According to the memorandum of understanding, staff from the labor agency’s Employee Benefits Security Administration and the SEC will meet regularly to discuss industry trends and regulations. Each agency will grant the other access to nonpublic enforcement information under their purview.
The Labor Department regulates 401(k) and other types of retirement plans, and the SEC monitors brokerages, investment firms and mutual funds.
The agencies must increase their cooperation to keep pace with quickly evolving financial markets, said SEC Chairman Christopher Cox.
“Our markets are becoming more integrated,” Cox said at a Washington press conference.
Bolstering oversight is becoming urgent as companies replace defined-benefit plans with defined-contribution products that require employees to navigate markets on their own.
“Things have matured to the point that this is an important step to take today,” Cox said. “This will be a great, great thing for American investors.”
Appearing alongside Cox, Secretary of Labor Elaine Chao emphasized the importance of protecting nearly $2.3 trillion in defined-contribution assets invested by about 65 million workers.
“We want to enhance retirement security,” Chao said. “Having our agencies work together goes toward that goal.”
J. Mark Iwry, who was responsible for overseeing regulation of the private pension system as a Treasury Department official from 1995 to 2001, applauded the DOL-SEC partnership.
“Good government that helps sustain confidence in the retirement system involves a continual process of breaking down the silos that tend to build up around different government agencies,” said Iwry, a nonresident senior fellow at the Brookings Institution in Washington and a principal of the Retirement Security Project.
A recent example of a combined Labor-SEC activity was an alert about 401(k) debit cards.
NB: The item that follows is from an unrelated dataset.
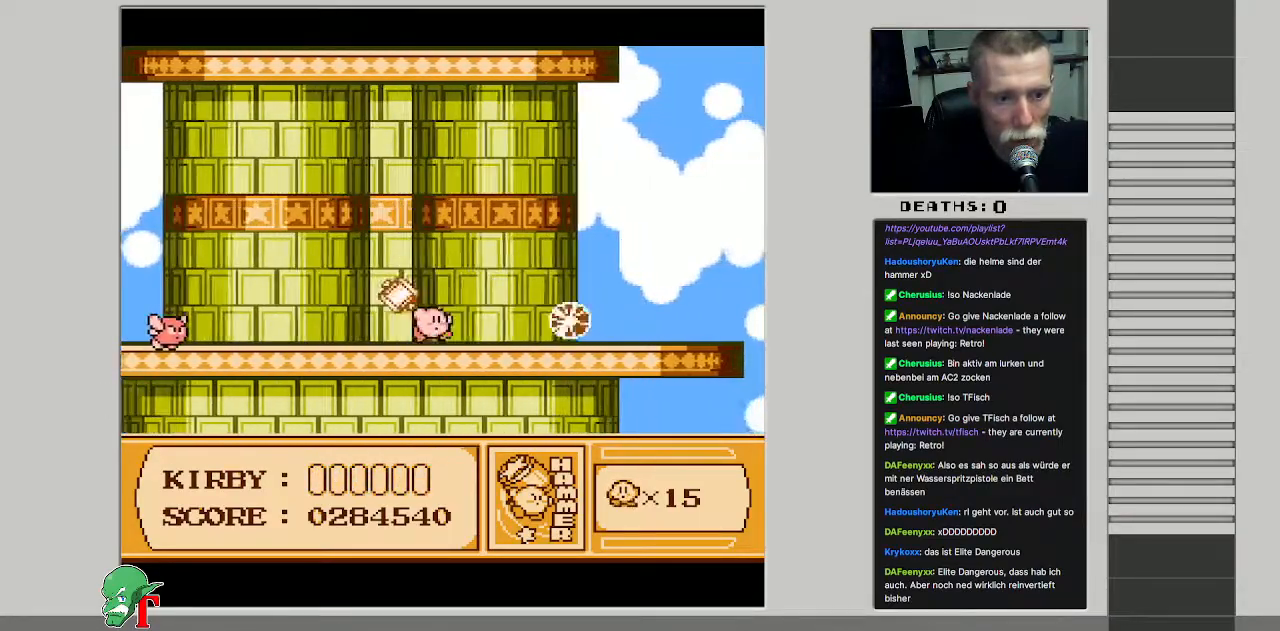
{"buttons": ["DPAD_RIGHT"], "events": [[17, "A", "down"], [67, "B", "down"], [133, "A", "up"], [233, "B", "up"], [300, "A", "down"], [300, "B", "down"], [450, "B", "up"], [500, "A", "up"]]}
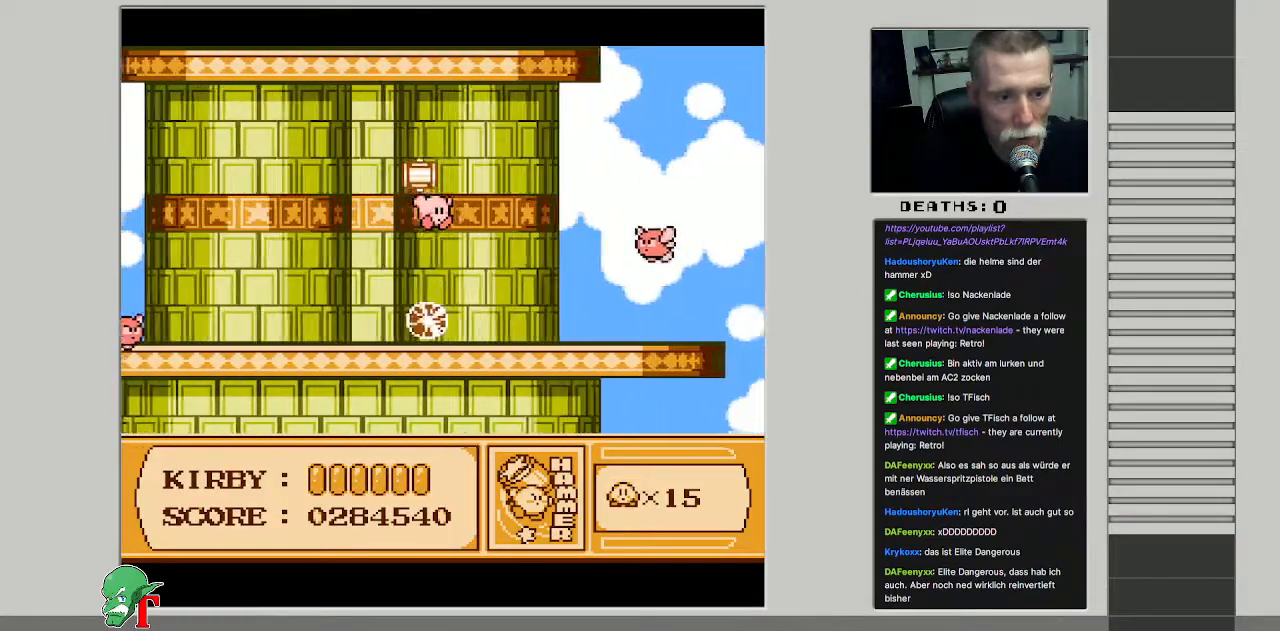
{"buttons": ["B", "DPAD_RIGHT"], "events": [[83, "B", "down"], [217, "B", "up"], [300, "B", "down"], [433, "B", "up"], [483, "B", "down"]]}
Investors were warned that if they borrow and spend from their retirement accounts, they will have to repay the money by a certain deadline or be hit with taxes and penalties.
That kind of effort is needed more than ever with the growing popularity of defined-contribution plans, Iwry said.
“As 401(k)s and IRAs account for an increasing share of retirement savings, it is increasingly imperative for American savers to get adequate disclosure and user-friendly information,” he said.
Last week, the Labor Department issued a regulation requiring greater transparency from 401(k)-type plans to participants regarding investment returns, fees and expenses.